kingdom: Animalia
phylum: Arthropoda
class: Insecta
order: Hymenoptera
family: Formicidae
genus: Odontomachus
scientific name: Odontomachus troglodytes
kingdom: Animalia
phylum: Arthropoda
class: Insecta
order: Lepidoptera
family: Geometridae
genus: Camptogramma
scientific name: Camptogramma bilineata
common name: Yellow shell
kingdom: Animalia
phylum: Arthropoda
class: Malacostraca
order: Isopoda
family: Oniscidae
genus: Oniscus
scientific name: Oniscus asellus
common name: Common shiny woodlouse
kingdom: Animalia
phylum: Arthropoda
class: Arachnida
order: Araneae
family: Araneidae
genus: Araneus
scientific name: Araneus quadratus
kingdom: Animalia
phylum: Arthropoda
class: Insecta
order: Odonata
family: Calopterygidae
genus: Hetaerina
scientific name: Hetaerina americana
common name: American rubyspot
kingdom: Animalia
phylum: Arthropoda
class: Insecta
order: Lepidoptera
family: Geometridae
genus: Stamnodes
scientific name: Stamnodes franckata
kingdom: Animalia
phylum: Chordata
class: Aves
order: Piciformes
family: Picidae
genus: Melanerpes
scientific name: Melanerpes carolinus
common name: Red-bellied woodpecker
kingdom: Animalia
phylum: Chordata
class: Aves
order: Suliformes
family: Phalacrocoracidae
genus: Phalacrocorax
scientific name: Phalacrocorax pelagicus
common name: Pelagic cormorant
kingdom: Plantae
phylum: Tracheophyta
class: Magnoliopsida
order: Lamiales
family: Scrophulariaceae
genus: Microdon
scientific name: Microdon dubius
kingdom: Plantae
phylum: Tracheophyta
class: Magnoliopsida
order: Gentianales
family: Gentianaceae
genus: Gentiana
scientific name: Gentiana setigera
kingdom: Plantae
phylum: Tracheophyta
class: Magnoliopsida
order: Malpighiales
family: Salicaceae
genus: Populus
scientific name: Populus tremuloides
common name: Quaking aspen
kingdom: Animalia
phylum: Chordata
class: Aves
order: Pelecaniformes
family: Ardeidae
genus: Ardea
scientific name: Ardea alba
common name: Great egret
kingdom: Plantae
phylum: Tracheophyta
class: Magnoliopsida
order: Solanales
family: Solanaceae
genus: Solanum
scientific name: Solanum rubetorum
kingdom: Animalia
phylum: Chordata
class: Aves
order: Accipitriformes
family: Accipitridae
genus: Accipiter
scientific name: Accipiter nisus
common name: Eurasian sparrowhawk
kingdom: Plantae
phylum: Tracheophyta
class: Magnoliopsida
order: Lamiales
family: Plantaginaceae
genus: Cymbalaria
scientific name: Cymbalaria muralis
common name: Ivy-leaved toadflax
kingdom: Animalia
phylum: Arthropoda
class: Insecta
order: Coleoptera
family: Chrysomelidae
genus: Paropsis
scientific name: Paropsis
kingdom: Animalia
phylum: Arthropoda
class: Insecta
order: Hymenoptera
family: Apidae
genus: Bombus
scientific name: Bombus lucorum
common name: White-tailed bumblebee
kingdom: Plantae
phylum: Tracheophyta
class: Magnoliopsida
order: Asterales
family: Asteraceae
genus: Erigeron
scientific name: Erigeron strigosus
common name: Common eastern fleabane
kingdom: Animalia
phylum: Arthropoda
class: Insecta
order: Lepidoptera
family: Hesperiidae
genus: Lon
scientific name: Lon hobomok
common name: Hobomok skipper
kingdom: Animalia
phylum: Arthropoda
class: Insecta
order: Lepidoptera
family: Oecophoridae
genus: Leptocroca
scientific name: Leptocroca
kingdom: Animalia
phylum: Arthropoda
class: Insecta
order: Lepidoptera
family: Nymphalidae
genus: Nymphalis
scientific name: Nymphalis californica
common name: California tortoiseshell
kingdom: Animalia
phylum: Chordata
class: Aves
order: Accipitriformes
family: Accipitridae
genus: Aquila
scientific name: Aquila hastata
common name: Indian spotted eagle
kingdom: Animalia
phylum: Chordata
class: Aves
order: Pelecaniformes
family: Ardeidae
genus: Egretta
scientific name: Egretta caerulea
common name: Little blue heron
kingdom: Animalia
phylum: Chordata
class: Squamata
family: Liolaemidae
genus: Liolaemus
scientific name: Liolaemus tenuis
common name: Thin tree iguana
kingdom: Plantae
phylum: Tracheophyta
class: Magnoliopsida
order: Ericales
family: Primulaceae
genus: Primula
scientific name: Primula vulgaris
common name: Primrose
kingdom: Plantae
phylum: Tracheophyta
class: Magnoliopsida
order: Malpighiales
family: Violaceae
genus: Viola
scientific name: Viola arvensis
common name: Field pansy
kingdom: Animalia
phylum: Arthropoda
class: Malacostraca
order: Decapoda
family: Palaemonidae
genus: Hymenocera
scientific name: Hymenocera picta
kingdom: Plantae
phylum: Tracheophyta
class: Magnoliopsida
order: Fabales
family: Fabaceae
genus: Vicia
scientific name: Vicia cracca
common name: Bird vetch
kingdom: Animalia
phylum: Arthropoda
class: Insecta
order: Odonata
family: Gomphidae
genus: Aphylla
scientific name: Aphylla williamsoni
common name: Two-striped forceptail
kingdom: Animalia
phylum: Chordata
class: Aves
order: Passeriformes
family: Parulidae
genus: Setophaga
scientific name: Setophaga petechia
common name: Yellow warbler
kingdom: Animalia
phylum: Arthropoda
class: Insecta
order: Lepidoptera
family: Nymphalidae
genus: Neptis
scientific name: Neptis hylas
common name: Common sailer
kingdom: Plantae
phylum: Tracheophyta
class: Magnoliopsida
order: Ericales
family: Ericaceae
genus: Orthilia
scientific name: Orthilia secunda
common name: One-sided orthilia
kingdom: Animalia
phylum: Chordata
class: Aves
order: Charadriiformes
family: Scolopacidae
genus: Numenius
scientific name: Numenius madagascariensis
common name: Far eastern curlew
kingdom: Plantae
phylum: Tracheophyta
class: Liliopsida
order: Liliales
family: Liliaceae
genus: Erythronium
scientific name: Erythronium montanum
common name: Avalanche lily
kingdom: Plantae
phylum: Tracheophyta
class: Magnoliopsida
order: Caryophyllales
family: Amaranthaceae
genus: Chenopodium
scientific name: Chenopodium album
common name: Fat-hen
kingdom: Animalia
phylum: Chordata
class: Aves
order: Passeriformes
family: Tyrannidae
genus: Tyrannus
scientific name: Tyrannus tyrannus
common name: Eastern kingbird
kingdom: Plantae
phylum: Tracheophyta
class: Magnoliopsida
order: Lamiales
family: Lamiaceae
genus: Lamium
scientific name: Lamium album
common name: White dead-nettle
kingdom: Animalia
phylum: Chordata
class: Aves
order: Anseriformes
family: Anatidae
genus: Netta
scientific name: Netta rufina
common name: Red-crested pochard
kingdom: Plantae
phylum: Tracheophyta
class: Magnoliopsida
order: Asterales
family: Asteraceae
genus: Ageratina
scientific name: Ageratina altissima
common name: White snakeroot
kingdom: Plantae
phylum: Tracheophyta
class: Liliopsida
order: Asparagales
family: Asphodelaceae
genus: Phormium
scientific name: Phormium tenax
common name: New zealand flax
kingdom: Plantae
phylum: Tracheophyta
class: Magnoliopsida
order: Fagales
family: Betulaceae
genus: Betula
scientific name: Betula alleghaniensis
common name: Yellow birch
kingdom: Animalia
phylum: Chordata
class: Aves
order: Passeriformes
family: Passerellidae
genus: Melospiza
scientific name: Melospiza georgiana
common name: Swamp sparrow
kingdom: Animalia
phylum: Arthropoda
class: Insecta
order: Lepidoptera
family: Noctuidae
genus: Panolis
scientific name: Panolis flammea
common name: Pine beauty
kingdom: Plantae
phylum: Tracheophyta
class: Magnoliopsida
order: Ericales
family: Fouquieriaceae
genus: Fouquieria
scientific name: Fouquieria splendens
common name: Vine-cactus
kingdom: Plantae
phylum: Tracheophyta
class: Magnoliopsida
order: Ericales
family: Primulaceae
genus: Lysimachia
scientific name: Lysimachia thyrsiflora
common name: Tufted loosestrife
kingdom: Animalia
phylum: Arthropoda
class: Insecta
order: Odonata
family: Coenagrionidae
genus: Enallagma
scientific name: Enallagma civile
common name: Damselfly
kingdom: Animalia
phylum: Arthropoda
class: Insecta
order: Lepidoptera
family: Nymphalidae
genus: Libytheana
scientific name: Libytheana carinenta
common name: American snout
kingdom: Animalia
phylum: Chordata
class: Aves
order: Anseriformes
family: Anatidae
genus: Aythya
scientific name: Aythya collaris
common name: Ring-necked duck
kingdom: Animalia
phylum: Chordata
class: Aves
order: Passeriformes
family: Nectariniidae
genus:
= = =
= Exercise instructions =
Update the rows, beginning at the line that has "common name: Fat-hen" and stopping after the line that has "genus: Libytheana". Rewrite only those lines, with "common name" changed to "vernacular name" and everything else left unchanged.

= Response to this exercise =
vernacular name: Fat-hen
kingdom: Animalia
phylum: Chordata
class: Aves
order: Passeriformes
family: Tyrannidae
genus: Tyrannus
scientific name: Tyrannus tyrannus
vernacular name: Eastern kingbird
kingdom: Plantae
phylum: Tracheophyta
class: Magnoliopsida
order: Lamiales
family: Lamiaceae
genus: Lamium
scientific name: Lamium album
vernacular name: White dead-nettle
kingdom: Animalia
phylum: Chordata
class: Aves
order: Anseriformes
family: Anatidae
genus: Netta
scientific name: Netta rufina
vernacular name: Red-crested pochard
kingdom: Plantae
phylum: Tracheophyta
class: Magnoliopsida
order: Asterales
family: Asteraceae
genus: Ageratina
scientific name: Ageratina altissima
vernacular name: White snakeroot
kingdom: Plantae
phylum: Tracheophyta
class: Liliopsida
order: Asparagales
family: Asphodelaceae
genus: Phormium
scientific name: Phormium tenax
vernacular name: New zealand flax
kingdom: Plantae
phylum: Tracheophyta
class: Magnoliopsida
order: Fagales
family: Betulaceae
genus: Betula
scientific name: Betula alleghaniensis
vernacular name: Yellow birch
kingdom: Animalia
phylum: Chordata
class: Aves
order: Passeriformes
family: Passerellidae
genus: Melospiza
scientific name: Melospiza georgiana
vernacular name: Swamp sparrow
kingdom: Animalia
phylum: Arthropoda
class: Insecta
order: Lepidoptera
family: Noctuidae
genus: Panolis
scientific name: Panolis flammea
vernacular name: Pine beauty
kingdom: Plantae
phylum: Tracheophyta
class: Magnoliopsida
order: Ericales
family: Fouquieriaceae
genus: Fouquieria
scientific name: Fouquieria splendens
vernacular name: Vine-cactus
kingdom: Plantae
phylum: Tracheophyta
class: Magnoliopsida
order: Ericales
family: Primulaceae
genus: Lysimachia
scientific name: Lysimachia thyrsiflora
vernacular name: Tufted loosestrife
kingdom: Animalia
phylum: Arthropoda
class: Insecta
order: Odonata
family: Coenagrionidae
genus: Enallagma
scientific name: Enallagma civile
vernacular name: Damselfly
kingdom: Animalia
phylum: Arthropoda
class: Insecta
order: Lepidoptera
family: Nymphalidae
genus: Libytheana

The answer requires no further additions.